Hey everybody,
another lifetime question I'm afraid, any help is appreciated.
Basically I'm trying to implement a caching functionality in my struct, meaning that data is only requested once and then stored, any subsequent requests should only return the already cached data. I want this cache to own the data, and the callee just receives a reference.
A MWE would look like this:
struct Cache {
data: Option<i32>, // init with None
}
impl Cache {
fn get(&mut self) -> &i32 {
if self.data.is_none() {
let new_data = request();
self.data = Some(new_data);
}
&self.data.as_ref().unwrap()
}
}
fn request() -> i32 {
32
}
The problem arises, when I access the data twice:
let mut c = Cache { data: None };
let data1 = c.get();
let data2 = c.get(); // borrow as mutable more than once at a time
println!("{} {}", data1, data2);
I do understand why this does not compile. The question is how to resolve this. Obviously I only need the mutable reference during the update of the local data memory, the returned value works with an immutable reference.

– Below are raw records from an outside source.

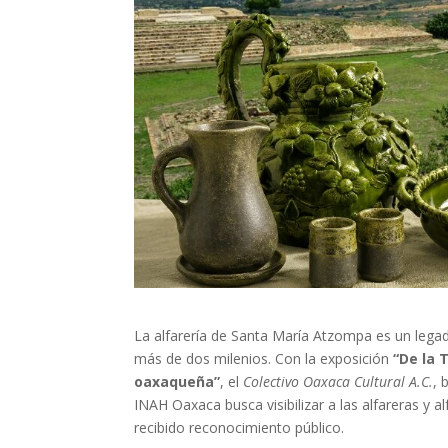
La alfarería de Santa María Atzompa es un lega
más de dos milenios. Con la exposición
“De la 
oaxaqueña”
, el
Colectivo Oaxaca Cultural A.C.
, 
INAH Oaxaca busca visibilizar a las alfareras y 
recibido reconocimiento público.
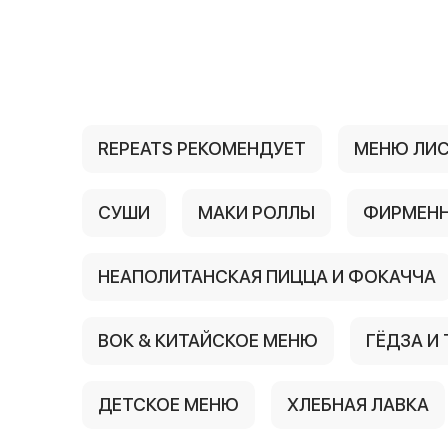
{{ textContacts }}
REPEATS РЕКОМЕНДУЕТ
МЕНЮ ЛИ
СУШИ
МАКИ РОЛЛЫ
ФИРМЕНН
НЕАПОЛИТАНСКАЯ ПИЦЦА И ФОКАЧЧА
ВОК & КИТАЙСКОЕ МЕНЮ
ГЁДЗА И
ДЕТСКОЕ МЕНЮ
ХЛЕБНАЯ ЛАВКА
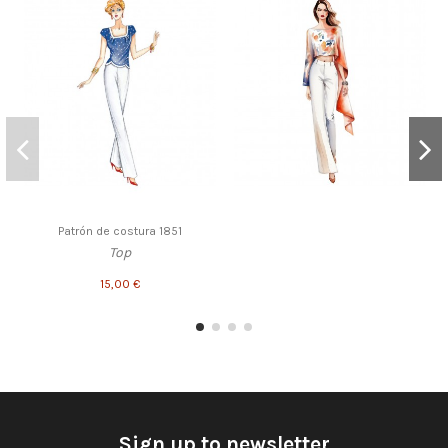
Patrón de costura 1851
Top
15,00 €
Sign up to newsletter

Following solutions I am considering (given that I'm quite new to rust):
- Missing lifetime annotations to achieve what I just described. To my understanding this would require having
&'a mut self
and&'b self
as parameters, which doesn't work. - My approach to implementing a cache is wrong. I don't see how to implement it otherwise, meaning how to split the mutable and immutable part, or how I would structure it differently
-
&
references are not enough. Although I'm not familiar with these yet, maybe I need sth likeRef
orRefCell
? - My concept of ownership is wrong. Given that rust revolves around ownership and borrowing, I keep a close eye that data is not duplicated unnecessarily (I'm working a lot with C#, meaning I'm used to pass-by-reference calls instead of duplication). Meaning, I try to conceptualize which struct should own the data and who gets references. Perhaps, that's also not the way to go about it.
In my code the requested data is not a simple i32
but some kilobytes coming from a http request, hence this caching idea.